Очень и очень часто Бродский ссылается на свою плохую память. Он не помнит дат, многих имён. Или специально забывает? Всегда приводя в пример Анну Андреевну Ахматову: вот та, мол, всегда всё помнила отлично – даже события многолетней давности.

Думается, в этой «амнезии» есть большая доля той мифотворческой силы, которая проявляется у Бродского по отношению к самому себе. Он как бы хочет показать, что совершенно равнодушен к себе, к некоторым моментам своей жизни.

Метафизика и Бродский

Очень скоро по прочтении книги становится понятно, что для Бродского понятие «метафизического» - самое важное в жизни и искусстве. Это слово появляется чуть ли не на каждой странице «Диалогов». Метафизика событий, метафизика творчества, метафизические поэты.
Бродский: Вы знаете, будь я Иосифом Виссарионовичем Сталиным, я бы на то сатирическое стихотворение никак не осерчал бы. Но после «Оды», будь я Сталин, я бы Мандельштама тотчас зарезал. Потому что я бы понял, что он в меня вошёл, вселился. И это самое страшное, сногсшибательное.

Бродский и другие

Всегда интересно, как гениальные мастера оценивают творчество других людей. Как и многие гении, Бродский резок, подчас несправедлив (например, к Тютчеву), капризен и очень выборочен. Гениальными считает фигуры Цветаевой, Пастернака (и то не всего), Одена, Фроста, Мандельштама. Ему нравятся Заболоцкий, Батюшков, Фолкнер, Набоков-прозаик (не поэт!!), Томас Манн, Джон Донн, Кавафис. Он сильно не любит Солженицына… И вообще очень избирателен.

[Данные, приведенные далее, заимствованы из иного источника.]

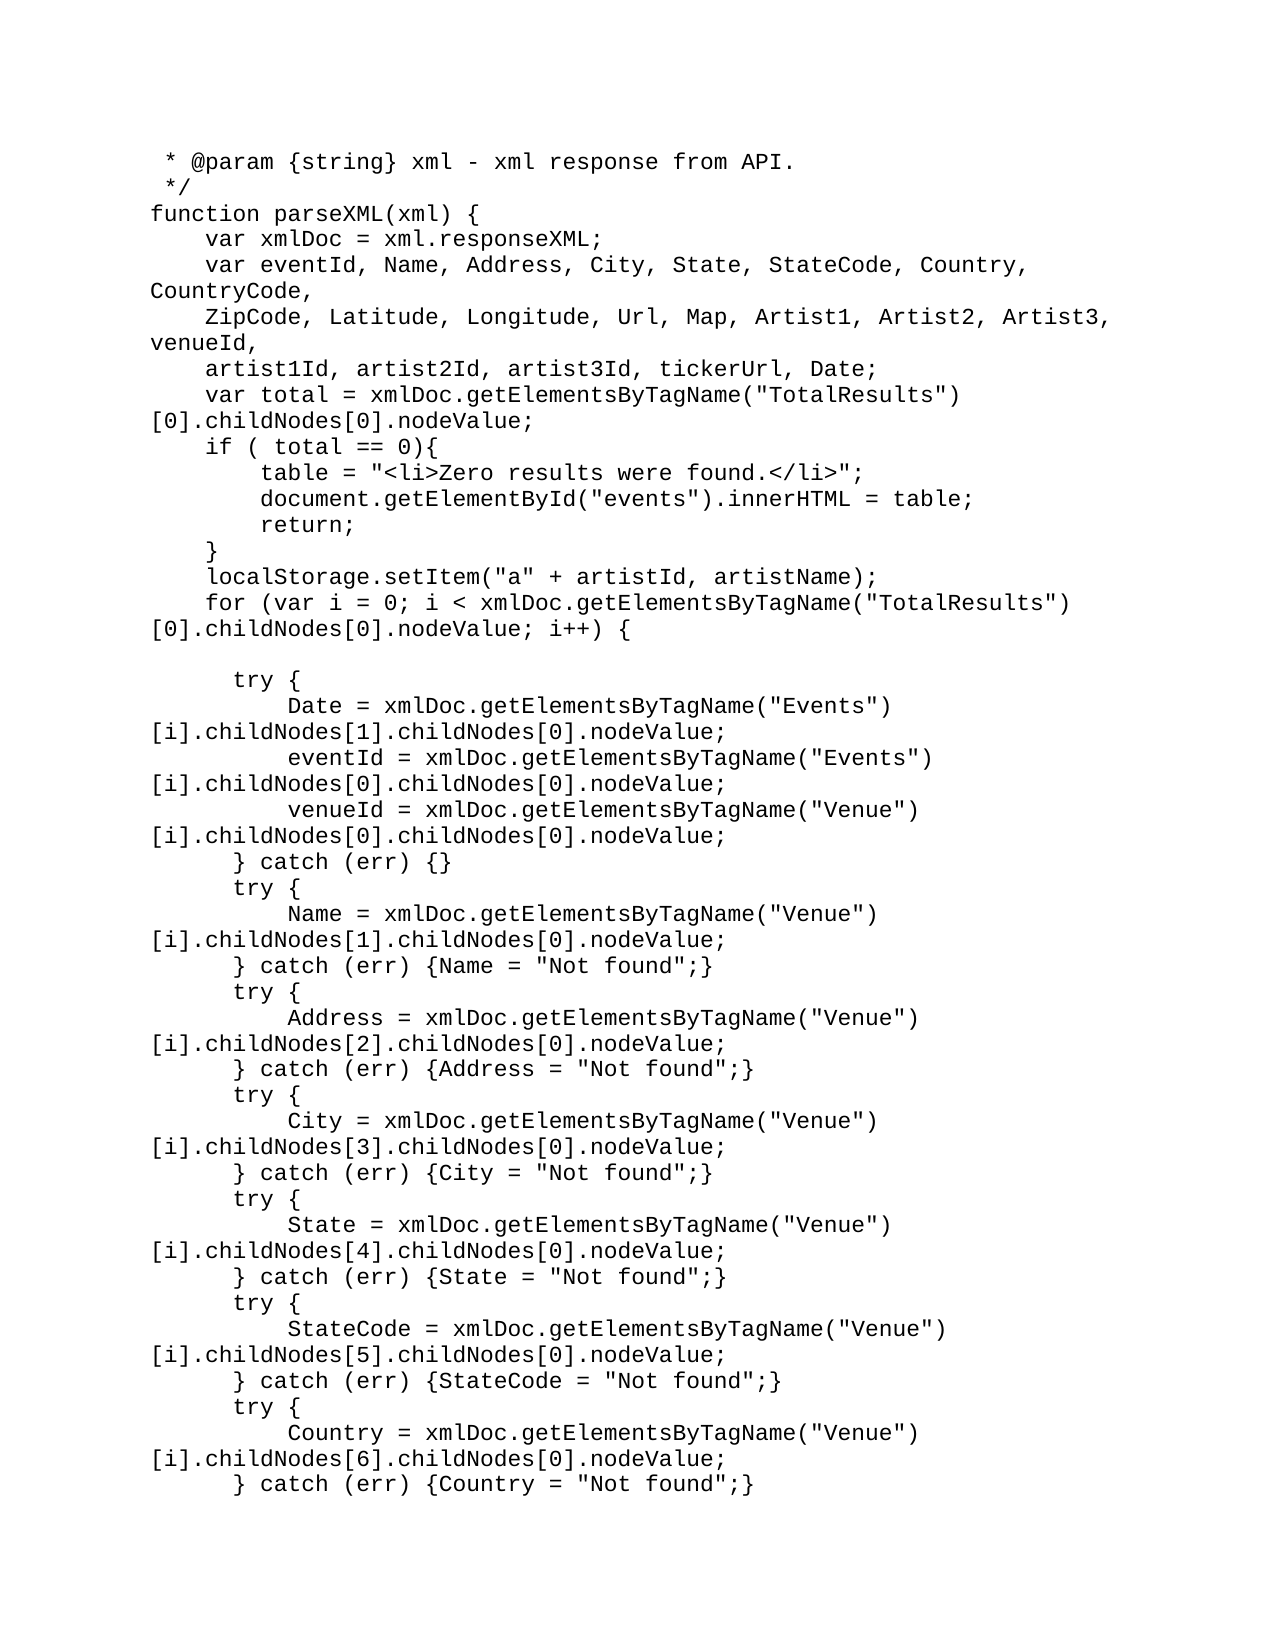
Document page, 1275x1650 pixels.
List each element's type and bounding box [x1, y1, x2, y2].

text [150, 150, 1125, 1499]
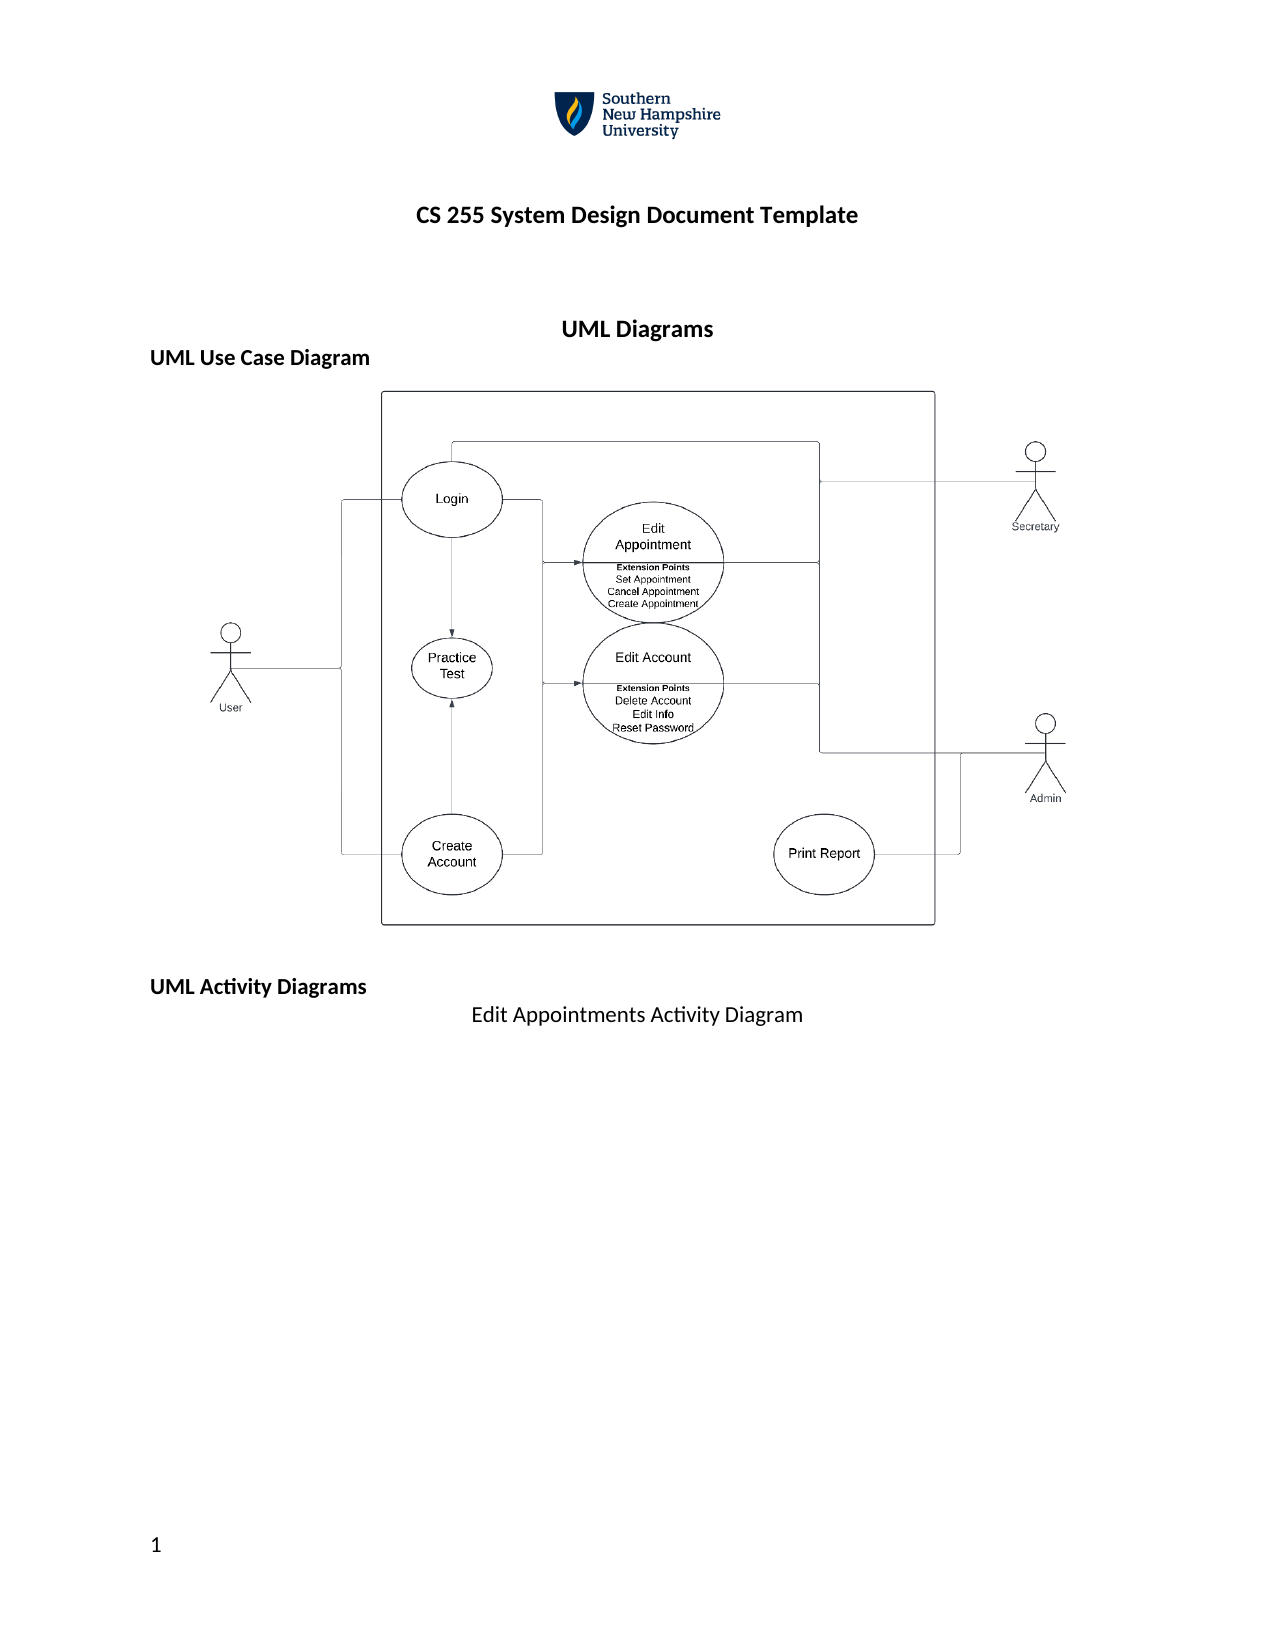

Волков: Если говорить о надрыве, то он действительно отсутствует у художников, которых приянто считать всеобъемлющими, - у Пушкина или у Моцарта, например…
Бродский: У Моцарта надрыва нет, потому что он выше надрыва. В то время как у Бетховена или Шопена всё на нём держится.
Волков: Конечно, в Моцарте мы можем найти отблески надиндивидуального, которых у Бетховена, а тем более у Шопена, нет. Но и Бетховен, и Шопен – такие грандиозные фигуры…
Бродский: Может быть. Но скорее – в сторону, по плоскости, а не вверх.

И вот гениальное:

"Так уж всегда получается, что общество назначает одного поэта в главные, в начальники. Происходит это – особенно в обществе авторитарном – в силу идиотского этого параллелизма: поэт – царь. А поэзия куда больше чем одного властителя дум предлагает. Выбирая же одного, общество обрекает себя на тот или иной вариант самодержавия. То есть отказывается от демократического в своём роде принципа. И поэтому нет у него никакого права опосля на государя или первого секретаря всё сваливать. Само оно и виновато, что читает выборочно. Знали б Вяземского с Баратынским получше, может, глядишь, и на Николаше так бы не зациклились. За равнодушие к культуре общество прежде всего гражданскими свободами расплачивается. Сужение культурного кругозора – мать сужения кругозора политического. Ничто так не мостит дорогу тирании, как культурная самокастрация. Когда начинают потом рубить головы – это даже логично."